REQUIRED WORK:
Copy out every line of text in the listing below, unchanged and in order, but leave out the pictures.

PROVIDED MATERIAL:
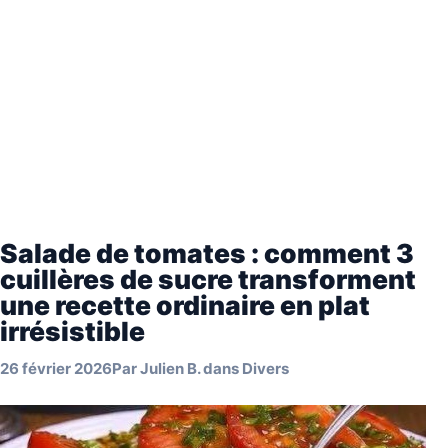
Salade de tomates : comment 3
cuillères de sucre transforment
une recette ordinaire en plat
irrésistible
26 février 2026
Par
Julien B.
dans
Divers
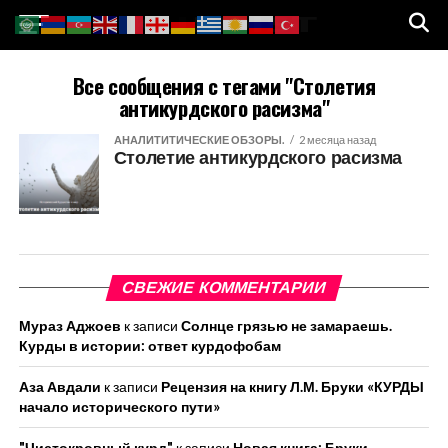
Все сообщения с тегами "Столетия
антикурдского расизма"
АНАЛИТИТИЧЕСКИЕ ОБЗОРЫ.
2 месяца назад
Столетие антикурдского расизма
СВЕЖИЕ КОММЕНТАРИИ
Мураз Аджоев
к записи
Солнце грязью не замараешь.
Курды в истории: ответ курдофобам
Аза Авдали
к записи
Рецензия на книгу Л.М. Бруки «КУРДЫ
начало исторического пути»
"Чистокровный курд"
к записи
Новая книга: Бруки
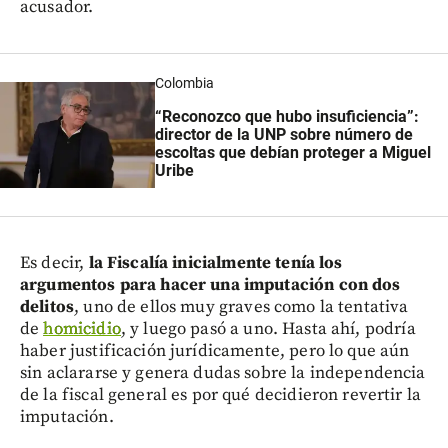
acusador.
Colombia
“Reconozco que hubo insuficiencia”:
director de la UNP sobre número de
escoltas que debían proteger a Miguel
Uribe
Es decir,
la Fiscalía inicialmente tenía los
argumentos para hacer una imputación con dos
delitos
, uno de ellos muy graves como la tentativa
de
homicidio
, y luego pasó a uno. Hasta ahí, podría
haber justificación jurídicamente, pero lo que aún
sin aclararse y genera dudas sobre la independencia
de la fiscal general es por qué decidieron revertir la
imputación.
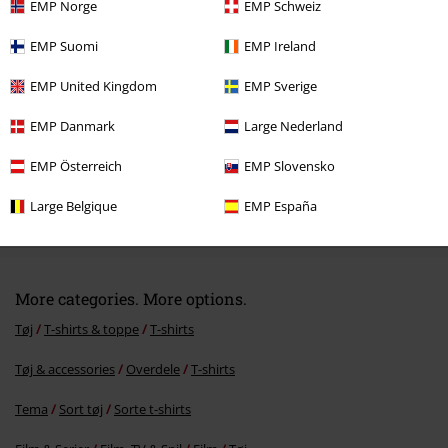
EMP Norge
EMP Schweiz
EMP Suomi
EMP Ireland
EMP United Kingdom
EMP Sverige
EMP Danmark
Large Nederland
EMP Österreich
EMP Slovensko
20% RABAT
Large Belgique
EMP España
MSRP
kr 199.95
kr 159.95
More categories. More options.
Tøj
T-shirts & toppe
T-shirts
Tøj & accessories
Overdele
T-shirts
Tema
Sort tøj
Sorte t-shirts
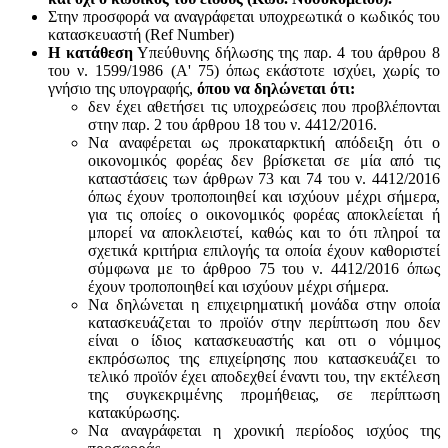
Στην προσφορά να αναγράφεται υποχρεωτικά ο κωδικός του
κατασκευαστή (Ref Number)
Η κατάθεση
Υπεύθυνης δήλωσης της παρ. 4 του άρθρου 8
του ν. 1599/1986 (Α' 75) όπως εκάστοτε ισχύει, χωρίς το
γνήσιο της υπογραφής,
όπου να δηλώνεται ότι:
δεν έχει αθετήσει τις υποχρεώσεις που προβλέπονται
στην παρ. 2 του άρθρου 18 του ν. 4412/2016.
Να αναφέρεται ως προκαταρκτική απόδειξη ότι ο
οικονομικός φορέας δεν βρίσκεται σε μία από τις
καταστάσεις των άρθρων 73 και 74 του ν. 4412/2016
όπως έχουν τροποποιηθεί και ισχύουν μέχρι σήμερα,
για τις οποίες ο οικονομικός φορέας αποκλείεται ή
μπορεί να αποκλειστεί, καθώς και το ότι πληροί τα
σχετικά κριτήρια επιλογής τα οποία έχουν καθοριστεί
σύμφωνα με τo άρθροo 75 του ν. 4412/2016 όπως
έχουν τροποποιηθεί και ισχύουν μέχρι σήμερα.
Να δηλώνεται η επιχειρηματική μονάδα στην οποία
κατασκευάζεται το προϊόν στην περίπτωση που δεν
είναι ο ίδιος κατασκευαστής και oτι ο νόμιμος
εκπρόσωπος της επιχείρησης που κατασκευάζει το
τελικό προϊόν έχει αποδεχθεί έναντι του, την εκτέλεση
της συγκεκριμένης προμήθειας, σε περίπτωση
κατακύρωσης.
Να αναγράφεται η χρονική περίοδος ισχύος της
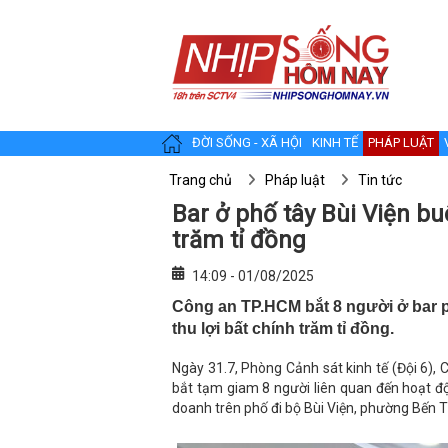
ĐỜI SỐNG - XÃ HỘI
KINH TẾ
PHÁP LUẬT
Trang chủ
Pháp luật
Tin tức
Bar ở phố tây Bùi Viện buô
trăm tỉ đồng
14:09 - 01/08/2025
Công an TP.HCM bắt 8 người ở bar p
thu lợi bất chính trăm tỉ đồng.
Ngày 31.7, Phòng Cảnh sát kinh tế (Đội 6), C
bắt tạm giam 8 người liên quan đến hoạt độ
doanh trên phố đi bộ Bùi Viện, phường Bến 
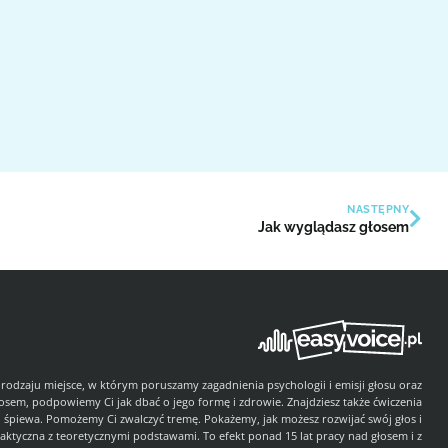
NASTĘPNY
Jak wyglądasz głosem
 rodzaju miejsce, w którym poruszamy zagadnienia psychologii i emisji głosu oraz
łosem, podpowiemy Ci jak dbać o jego formę i zdrowie. Znajdziesz także ćwiczenia
i śpiewa. Pomożemy Ci zwalczyć tremę. Pokażemy, jak możesz rozwijać swój głos i
aktyczna z teoretycznymi podstawami. To efekt ponad 15 lat pracy nad głosem i z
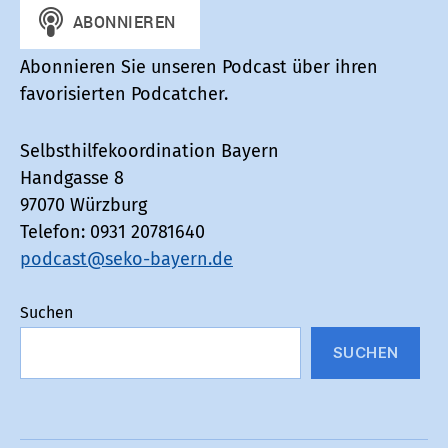
Abonnieren Sie unseren Podcast über ihren
favorisierten Podcatcher.
Selbsthilfekoordination Bayern
Handgasse 8
97070 Würzburg
Telefon: 0931 20781640
podcast@seko-bayern.de
Suchen
SUCHEN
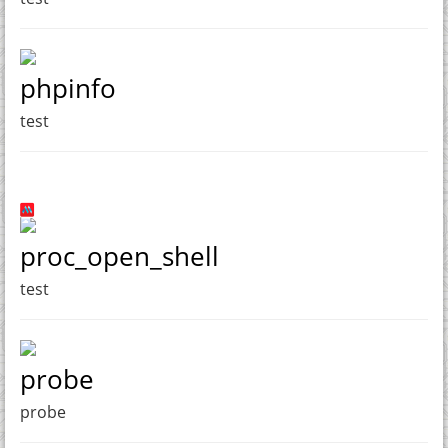
phpinfo
test
proc_open_shell
test
probe
probe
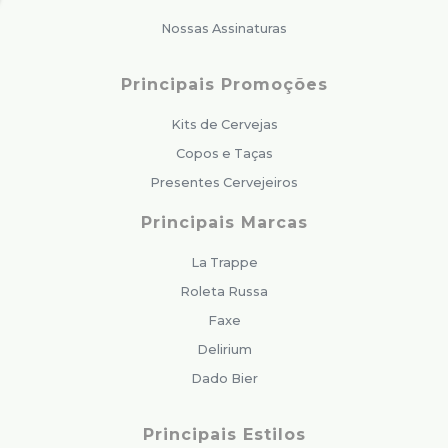
Nossas Assinaturas
Principais Promoções
Kits de Cervejas
Copos e Taças
Presentes Cervejeiros
Principais Marcas
La Trappe
Roleta Russa
Faxe
Delirium
Dado Bier
Principais Estilos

RESPONSE TO THIS TASK:
Salade de tomates : comment 3
cuillères de sucre transforment
une recette ordinaire en plat
irrésistible
26 février 2026
Par
Julien B.
dans
Divers
Все сообщения с тегами "Столетия
антикурдского расизма"
АНАЛИТИТИЧЕСКИЕ ОБЗОРЫ.
2 месяца назад
Столетие антикурдского расизма
СВЕЖИЕ КОММЕНТАРИИ
Мураз Аджоев
к записи
Солнце грязью не замараешь.
Курды в истории: ответ курдофобам
Аза Авдали
к записи
Рецензия на книгу Л.М. Бруки «КУРДЫ
начало исторического пути»
"Чистокровный курд"
к записи
Новая книга: Бруки
acusador.
Colombia
“Reconozco que hubo insuficiencia”:
director de la UNP sobre número de
escoltas que debían proteger a Miguel
Uribe
Es decir,
la Fiscalía inicialmente tenía los
argumentos para hacer una imputación con dos
delitos
, uno de ellos muy graves como la tentativa
de
homicidio
, y luego pasó a uno. Hasta ahí, podría
haber justificación jurídicamente, pero lo que aún
sin aclararse y genera dudas sobre la independencia
de la fiscal general es por qué decidieron revertir la
imputación.
EMP Norge
EMP Schweiz
EMP Suomi
EMP Ireland
EMP United Kingdom
EMP Sverige
EMP Danmark
Large Nederland
EMP Österreich
EMP Slovensko
20% RABAT
Large Belgique
EMP España
MSRP
kr 199.95
kr 159.95
More categories. More options.
Tøj
T-shirts & toppe
T-shirts
Tøj & accessories
Overdele
T-shirts
Tema
Sort tøj
Sorte t-shirts
Στην προσφορά να αναγράφεται υποχρεωτικά ο κωδικός του
κατασκευαστή (Ref Number)
Η κατάθεση
Υπεύθυνης δήλωσης της παρ. 4 του άρθρου 8
του ν. 1599/1986 (Α' 75) όπως εκάστοτε ισχύει, χωρίς το
γνήσιο της υπογραφής,
όπου να δηλώνεται ότι:
δεν έχει αθετήσει τις υποχρεώσεις που προβλέπονται
στην παρ. 2 του άρθρου 18 του ν. 4412/2016.
Να αναφέρεται ως προκαταρκτική απόδειξη ότι ο
οικονομικός φορέας δεν βρίσκεται σε μία από τις
καταστάσεις των άρθρων 73 και 74 του ν. 4412/2016
όπως έχουν τροποποιηθεί και ισχύουν μέχρι σήμερα,
για τις οποίες ο οικονομικός φορέας αποκλείεται ή
μπορεί να αποκλειστεί, καθώς και το ότι πληροί τα
σχετικά κριτήρια επιλογής τα οποία έχουν καθοριστεί
σύμφωνα με τo άρθροo 75 του ν. 4412/2016 όπως
έχουν τροποποιηθεί και ισχύουν μέχρι σήμερα.
Να δηλώνεται η επιχειρηματική μονάδα στην οποία
κατασκευάζεται το προϊόν στην περίπτωση που δεν
είναι ο ίδιος κατασκευαστής και oτι ο νόμιμος
εκπρόσωπος της επιχείρησης που κατασκευάζει το
τελικό προϊόν έχει αποδεχθεί έναντι του, την εκτέλεση
της συγκεκριμένης προμήθειας, σε περίπτωση
κατακύρωσης.
Να αναγράφεται η χρονική περίοδος ισχύος της
ĐỜI SỐNG - XÃ HỘI
KINH TẾ
PHÁP LUẬT
Trang chủ
Pháp luật
Tin tức
Bar ở phố tây Bùi Viện buô
trăm tỉ đồng
14:09 - 01/08/2025
Công an TP.HCM bắt 8 người ở bar p
thu lợi bất chính trăm tỉ đồng.
Ngày 31.7, Phòng Cảnh sát kinh tế (Đội 6), C
bắt tạm giam 8 người liên quan đến hoạt độ
doanh trên phố đi bộ Bùi Viện, phường Bến 
NASTĘPNY
Jak wyglądasz głosem
 rodzaju miejsce, w którym poruszamy zagadnienia psychologii i emisji głosu oraz
łosem, podpowiemy Ci jak dbać o jego formę i zdrowie. Znajdziesz także ćwiczenia
i śpiewa. Pomożemy Ci zwalczyć tremę. Pokażemy, jak możesz rozwijać swój głos i
aktyczna z teoretycznymi podstawami. To efekt ponad 15 lat pracy nad głosem i z
Abonnieren Sie unseren Podcast über ihren
favorisierten Podcatcher.
Selbsthilfekoordination Bayern
Handgasse 8
97070 Würzburg
Telefon: 0931 20781640
podcast@seko-bayern.de
Suchen
SUCHEN
phpinfo
test
proc_open_shell
test
probe
probe
Nossas Assinaturas
Principais Promoções
Kits de Cervejas
Copos e Taças
Presentes Cervejeiros
Principais Marcas
La Trappe
Roleta Russa
Faxe
Delirium
Dado Bier
Principais Estilos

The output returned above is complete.